Excerpt provided:
[Update - No Panic] ext4 data loss - Datenverlust bei ext4!

Started by devil, 2012/10/24, 15:31:17

Previous topic - Next topic

devil

http://www.phoronix.com/scan.php?page=news_item&px=MTIxNDQ

According to this news item kernels  3.4, 3.5, and 3.6 have a potential for ext4 data loss.

quoting Ted Tso from the article: "Well, the problem won't show up if the journal has wrapped. So it will only show up if the system has been rebooted twice in fairly quick succession. A full conventional distro install probably wouldn't have triggered a bug... although someone who habitually reboots their laptop instead of using suspend/resume or hiberbate, or someone who is trying to bisect the kernel looking for some other bug could easily trip over this --- which I guess is how you got hit by it."

A patch is commited but not yet released.

Laut obigem Artikel besteht bei den Kerneln 3.4, 3.5, und 3.6 die Möglichkeit auf Datenverlust bei ext4.

Das Zitat von Ted Tso sagt, bei normaler Benutzung bestehe kein Problem. Datenverlust könnte auftreten wenn ein System mehrere Male schnell hintereinander gebooted wird. Ein Patch ist eingereicht, aber noch nicht veröffentlicht.

Data provided:
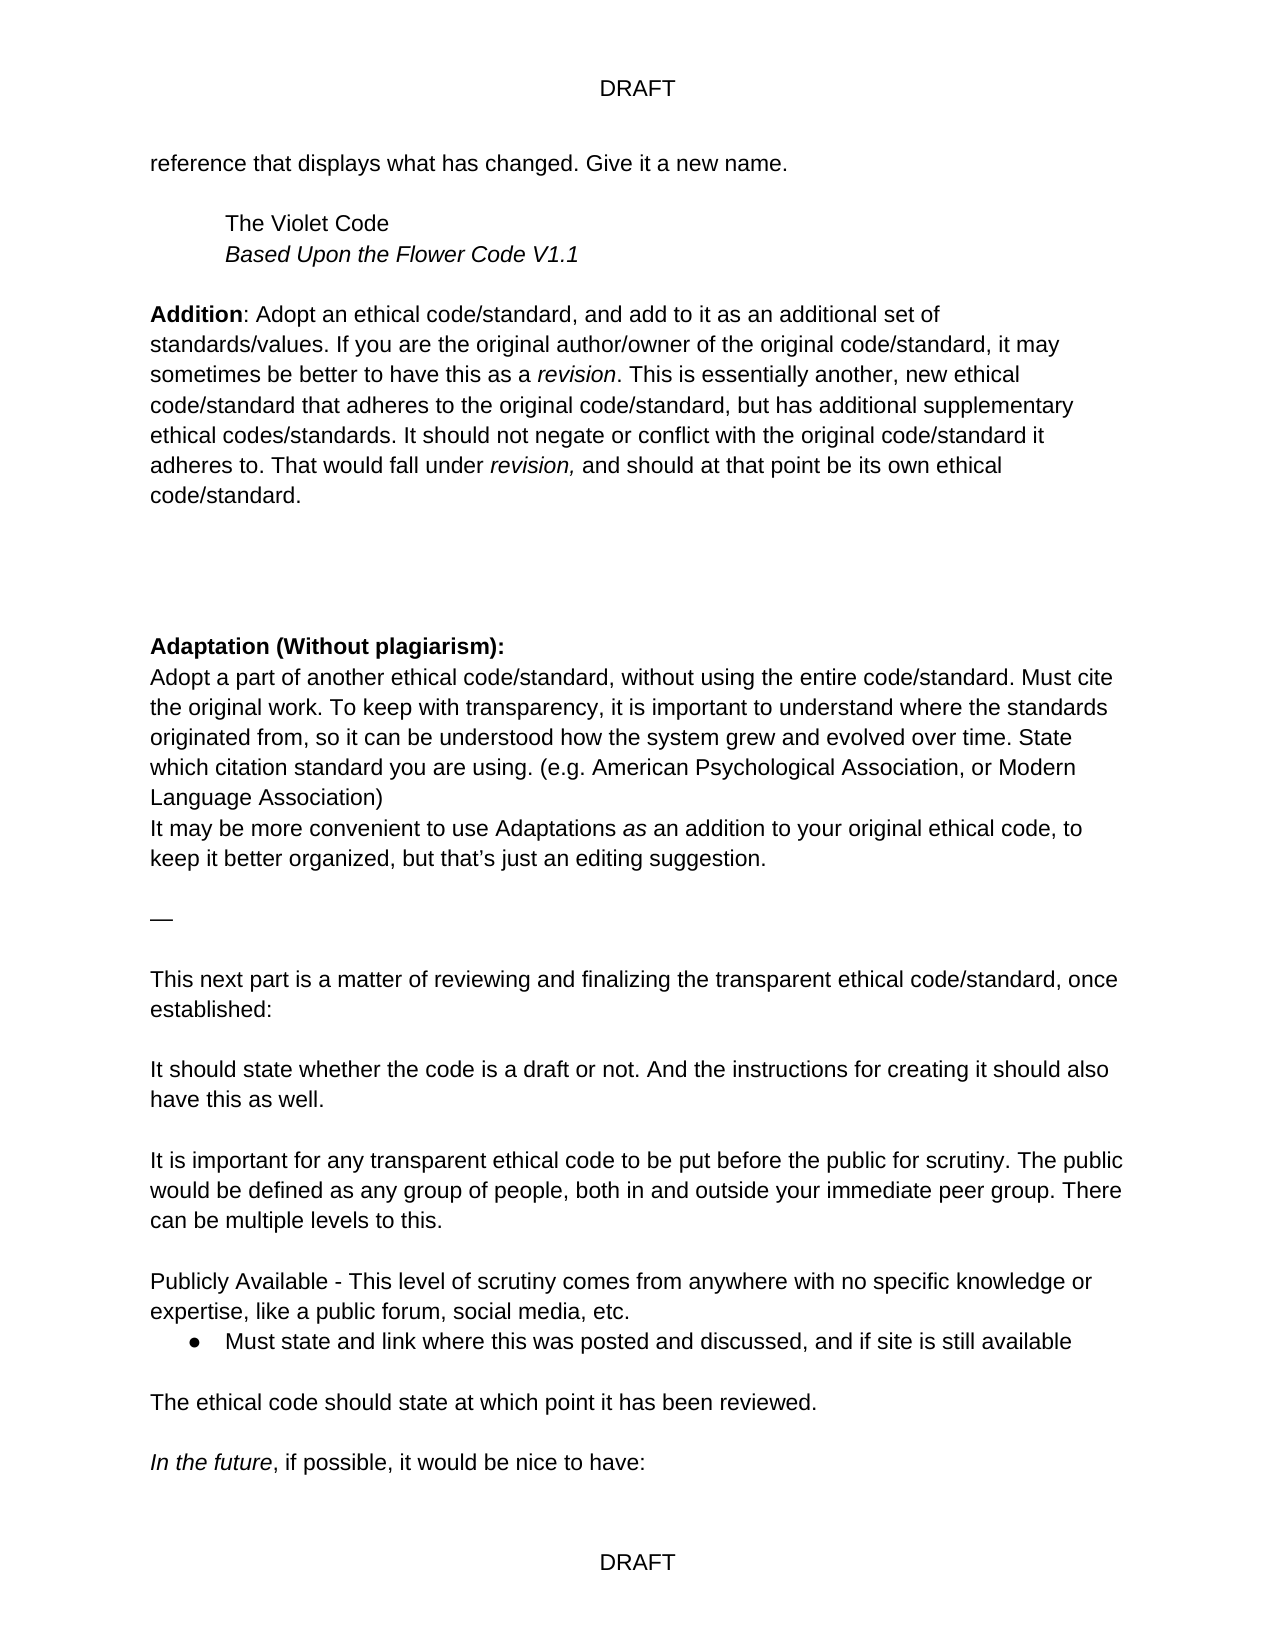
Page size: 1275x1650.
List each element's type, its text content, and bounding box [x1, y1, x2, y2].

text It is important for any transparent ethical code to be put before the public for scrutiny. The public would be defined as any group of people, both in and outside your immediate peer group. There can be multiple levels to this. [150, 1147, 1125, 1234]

What is needed:
Transcribe the forum thread on ext4 data loss, starting at "[Update - No" and ending at "ext4 data loss.".

Solved exercise:
[Update - No Panic] ext4 data loss - Datenverlust bei ext4!

Started by devil, 2012/10/24, 15:31:17

Previous topic - Next topic

devil

http://www.phoronix.com/scan.php?page=news_item&px=MTIxNDQ

According to this news item kernels  3.4, 3.5, and 3.6 have a potential for ext4 data loss.